I just came across this wondeful site where excellent discussions are going on different stocks with in-depth analysis. I want to create a portfolio which will give a consistent 15-20 % return over next 5 years.
I started from July 2013 and as of now I have allocated 50% of my capital and formed an initial portfolio as below:-
Stock %age of Capital allocated
Yes Bank 30%
L & T15%
IRB Infra 7%
Hyderabad Industries Limited6%
Can senior members and experts please review and suggest what modifications I should make in existing Portfolio.
Also, I was going through Valuepicker portfolio for additions to my portfolio but all of them seem to have run up from recommended price. SO for those stocks, would you suggest waiting or start adding them slowly in portfolio.
You have decent set of stocks. I would be a bit skeptical about some infra, manufacturing and PSU names due to their low returns.
You have good financials, you can look to allocate more to emerging themes like Ajanta, La Opala, PI, Acrysil, Accelya, MPS, Polymed, Shilpa which has been discussed on site after looking at their valuations.
You have too much exposure to banking, PSU and infra, not necessarily bad but generally the kind of stocks I would remain away from.

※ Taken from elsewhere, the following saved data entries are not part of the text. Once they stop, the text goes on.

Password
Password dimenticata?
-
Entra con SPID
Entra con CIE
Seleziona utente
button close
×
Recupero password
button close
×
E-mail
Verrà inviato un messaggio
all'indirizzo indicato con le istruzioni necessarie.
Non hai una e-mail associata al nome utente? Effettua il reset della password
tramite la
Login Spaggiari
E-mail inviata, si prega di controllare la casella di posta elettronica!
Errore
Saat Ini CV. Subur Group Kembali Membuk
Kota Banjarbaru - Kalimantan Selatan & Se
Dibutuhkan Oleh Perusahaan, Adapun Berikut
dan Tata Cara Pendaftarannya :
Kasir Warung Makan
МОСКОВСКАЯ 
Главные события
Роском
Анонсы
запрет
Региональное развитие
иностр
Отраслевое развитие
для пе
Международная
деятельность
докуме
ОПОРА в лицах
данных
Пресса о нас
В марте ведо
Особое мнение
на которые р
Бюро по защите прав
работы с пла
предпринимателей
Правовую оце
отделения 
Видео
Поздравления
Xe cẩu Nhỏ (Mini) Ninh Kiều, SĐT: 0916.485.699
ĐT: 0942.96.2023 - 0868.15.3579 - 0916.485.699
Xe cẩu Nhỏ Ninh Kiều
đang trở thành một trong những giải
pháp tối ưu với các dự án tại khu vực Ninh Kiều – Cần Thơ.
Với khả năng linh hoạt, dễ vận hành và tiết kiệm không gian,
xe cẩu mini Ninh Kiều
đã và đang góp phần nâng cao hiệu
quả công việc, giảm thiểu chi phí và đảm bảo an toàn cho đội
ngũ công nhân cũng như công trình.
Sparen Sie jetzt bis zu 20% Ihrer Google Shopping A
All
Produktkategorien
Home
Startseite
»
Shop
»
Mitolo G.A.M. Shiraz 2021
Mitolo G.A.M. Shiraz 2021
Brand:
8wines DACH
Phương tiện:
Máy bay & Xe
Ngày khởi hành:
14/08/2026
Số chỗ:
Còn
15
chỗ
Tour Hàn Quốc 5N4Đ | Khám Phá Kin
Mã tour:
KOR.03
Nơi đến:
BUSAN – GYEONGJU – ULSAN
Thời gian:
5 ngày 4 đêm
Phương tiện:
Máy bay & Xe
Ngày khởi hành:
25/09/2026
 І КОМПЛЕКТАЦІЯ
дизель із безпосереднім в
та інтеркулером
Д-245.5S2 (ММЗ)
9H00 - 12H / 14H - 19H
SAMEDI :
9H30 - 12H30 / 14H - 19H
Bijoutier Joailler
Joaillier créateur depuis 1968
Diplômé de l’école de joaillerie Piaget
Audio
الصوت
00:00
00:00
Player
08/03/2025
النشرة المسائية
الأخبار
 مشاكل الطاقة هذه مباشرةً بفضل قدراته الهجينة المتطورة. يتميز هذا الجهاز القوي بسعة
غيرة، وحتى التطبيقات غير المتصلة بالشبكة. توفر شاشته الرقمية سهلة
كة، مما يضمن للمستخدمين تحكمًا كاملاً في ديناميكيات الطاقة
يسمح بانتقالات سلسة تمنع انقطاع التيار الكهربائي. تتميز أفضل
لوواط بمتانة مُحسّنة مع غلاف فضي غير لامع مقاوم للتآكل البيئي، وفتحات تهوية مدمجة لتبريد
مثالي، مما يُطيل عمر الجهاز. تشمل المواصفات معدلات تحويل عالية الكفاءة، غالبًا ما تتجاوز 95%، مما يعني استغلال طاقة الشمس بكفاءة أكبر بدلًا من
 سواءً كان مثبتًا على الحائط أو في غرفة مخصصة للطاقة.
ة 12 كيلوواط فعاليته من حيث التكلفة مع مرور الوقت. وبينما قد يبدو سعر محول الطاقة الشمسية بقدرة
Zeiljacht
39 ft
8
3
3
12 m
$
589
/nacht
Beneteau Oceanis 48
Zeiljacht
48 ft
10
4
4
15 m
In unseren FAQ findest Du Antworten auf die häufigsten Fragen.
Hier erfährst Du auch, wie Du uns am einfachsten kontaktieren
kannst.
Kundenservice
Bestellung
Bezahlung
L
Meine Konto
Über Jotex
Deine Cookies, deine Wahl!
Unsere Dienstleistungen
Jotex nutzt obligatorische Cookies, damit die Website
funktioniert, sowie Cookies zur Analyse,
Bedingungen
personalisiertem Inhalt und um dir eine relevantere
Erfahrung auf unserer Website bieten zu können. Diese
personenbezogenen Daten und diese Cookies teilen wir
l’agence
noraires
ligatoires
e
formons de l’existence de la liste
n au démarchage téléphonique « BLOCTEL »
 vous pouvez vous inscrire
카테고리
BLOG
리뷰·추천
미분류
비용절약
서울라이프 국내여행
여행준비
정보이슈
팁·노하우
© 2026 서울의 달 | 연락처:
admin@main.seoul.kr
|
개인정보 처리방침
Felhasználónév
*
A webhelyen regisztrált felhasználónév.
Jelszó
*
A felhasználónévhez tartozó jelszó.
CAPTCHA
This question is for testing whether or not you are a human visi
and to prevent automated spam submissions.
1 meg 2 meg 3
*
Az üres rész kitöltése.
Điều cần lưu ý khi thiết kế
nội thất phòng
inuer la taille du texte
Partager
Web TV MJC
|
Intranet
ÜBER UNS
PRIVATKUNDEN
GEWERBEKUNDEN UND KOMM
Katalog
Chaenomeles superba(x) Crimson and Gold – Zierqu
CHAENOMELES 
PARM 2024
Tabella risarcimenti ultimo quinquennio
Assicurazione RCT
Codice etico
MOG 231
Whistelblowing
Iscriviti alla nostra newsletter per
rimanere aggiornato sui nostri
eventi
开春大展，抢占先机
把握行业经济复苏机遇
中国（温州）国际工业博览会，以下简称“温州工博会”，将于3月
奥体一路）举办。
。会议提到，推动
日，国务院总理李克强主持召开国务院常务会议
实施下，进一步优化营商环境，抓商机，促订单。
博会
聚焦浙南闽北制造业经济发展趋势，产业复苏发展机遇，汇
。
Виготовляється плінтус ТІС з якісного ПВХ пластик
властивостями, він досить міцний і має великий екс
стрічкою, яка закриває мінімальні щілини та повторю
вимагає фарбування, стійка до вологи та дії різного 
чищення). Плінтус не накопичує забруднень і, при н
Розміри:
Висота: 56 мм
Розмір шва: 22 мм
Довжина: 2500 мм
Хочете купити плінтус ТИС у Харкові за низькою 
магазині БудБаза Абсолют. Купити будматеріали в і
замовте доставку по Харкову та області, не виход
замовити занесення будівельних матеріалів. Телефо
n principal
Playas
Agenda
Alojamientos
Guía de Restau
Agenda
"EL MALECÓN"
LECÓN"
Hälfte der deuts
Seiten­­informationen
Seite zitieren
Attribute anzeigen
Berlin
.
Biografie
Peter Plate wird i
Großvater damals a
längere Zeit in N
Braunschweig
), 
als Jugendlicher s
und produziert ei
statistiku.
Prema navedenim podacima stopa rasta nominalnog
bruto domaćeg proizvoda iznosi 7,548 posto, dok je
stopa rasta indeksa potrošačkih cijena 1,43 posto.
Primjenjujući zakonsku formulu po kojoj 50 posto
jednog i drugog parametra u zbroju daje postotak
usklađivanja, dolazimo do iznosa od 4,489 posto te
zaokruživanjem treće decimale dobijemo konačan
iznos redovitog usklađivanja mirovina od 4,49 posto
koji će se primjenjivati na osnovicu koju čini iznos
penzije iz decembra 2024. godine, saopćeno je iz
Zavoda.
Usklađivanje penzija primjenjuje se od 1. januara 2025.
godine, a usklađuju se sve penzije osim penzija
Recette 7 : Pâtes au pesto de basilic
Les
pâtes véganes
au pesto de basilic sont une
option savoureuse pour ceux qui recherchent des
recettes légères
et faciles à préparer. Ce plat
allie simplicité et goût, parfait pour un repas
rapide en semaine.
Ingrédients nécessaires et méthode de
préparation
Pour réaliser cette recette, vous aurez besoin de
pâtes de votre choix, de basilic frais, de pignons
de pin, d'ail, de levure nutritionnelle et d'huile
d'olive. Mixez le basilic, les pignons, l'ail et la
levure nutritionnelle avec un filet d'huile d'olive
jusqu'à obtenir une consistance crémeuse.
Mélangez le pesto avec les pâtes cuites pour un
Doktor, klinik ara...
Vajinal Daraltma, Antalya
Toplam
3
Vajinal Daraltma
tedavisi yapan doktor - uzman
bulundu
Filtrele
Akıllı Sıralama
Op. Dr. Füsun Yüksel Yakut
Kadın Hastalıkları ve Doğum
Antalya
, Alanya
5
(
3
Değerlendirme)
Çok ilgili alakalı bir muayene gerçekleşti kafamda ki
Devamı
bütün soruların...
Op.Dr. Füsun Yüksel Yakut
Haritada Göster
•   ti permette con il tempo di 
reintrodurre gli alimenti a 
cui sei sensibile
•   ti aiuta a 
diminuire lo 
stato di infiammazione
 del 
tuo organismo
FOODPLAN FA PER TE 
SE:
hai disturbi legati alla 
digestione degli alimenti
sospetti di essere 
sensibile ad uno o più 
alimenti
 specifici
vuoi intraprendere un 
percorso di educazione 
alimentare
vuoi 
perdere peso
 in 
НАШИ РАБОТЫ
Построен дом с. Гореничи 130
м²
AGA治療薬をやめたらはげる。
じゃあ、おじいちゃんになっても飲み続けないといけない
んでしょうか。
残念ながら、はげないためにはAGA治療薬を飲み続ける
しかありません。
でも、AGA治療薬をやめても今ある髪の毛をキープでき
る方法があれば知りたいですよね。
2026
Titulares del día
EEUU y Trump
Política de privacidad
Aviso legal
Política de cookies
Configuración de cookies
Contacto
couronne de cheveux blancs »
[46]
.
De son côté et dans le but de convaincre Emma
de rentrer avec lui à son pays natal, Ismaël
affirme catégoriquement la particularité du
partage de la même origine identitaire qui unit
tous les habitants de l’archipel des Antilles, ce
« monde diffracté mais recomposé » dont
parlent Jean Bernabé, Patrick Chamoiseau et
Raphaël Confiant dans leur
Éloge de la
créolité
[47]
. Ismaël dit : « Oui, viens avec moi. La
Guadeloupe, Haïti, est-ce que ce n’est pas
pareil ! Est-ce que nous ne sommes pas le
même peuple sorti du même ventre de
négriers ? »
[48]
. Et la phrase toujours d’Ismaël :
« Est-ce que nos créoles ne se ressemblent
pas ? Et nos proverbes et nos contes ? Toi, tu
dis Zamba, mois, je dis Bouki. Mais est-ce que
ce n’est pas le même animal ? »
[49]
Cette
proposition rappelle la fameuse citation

Agree with Utkarsh, you should look at ValuePickr’s model portfolio. Although these stocks have had quite a run I would advice you to not anchor yourself at the recommended price.
Thanks Utkarsh and Anant for your feedback. I agree exposure to banking is bit more than my liking. I would try to trim down at opportune times.
PSU: I have NMDC and NTPC. Picked up NMDC as it was available at attractive valuations( purchased around 104 during july-aug Fed taper panic) and with high dividend I didnt found any down side risks.
NTPC: picked up purely to provide stability in volatile times, though I agree returns could not be as expected.
Infra: I placed contrarian bets on infra as I found them undervalued compared to FMCG, Pharma and IT. I tried to pick a leader L & T and for IRB Infra went through a research report by some brokerages.
I am worried about Hyderabad Industries whether it has been a right pick? I read about it on another blog where it was touted as a turnaround story so tried to play it as a wild card.
Noida Toll is a dividend play again and with debt retiring next year should start giving higher dividends.
I want to have more IT/FMCG in portfolio but as of now find most of them already fairly valued. Which one would you suggest from these 2 sectors.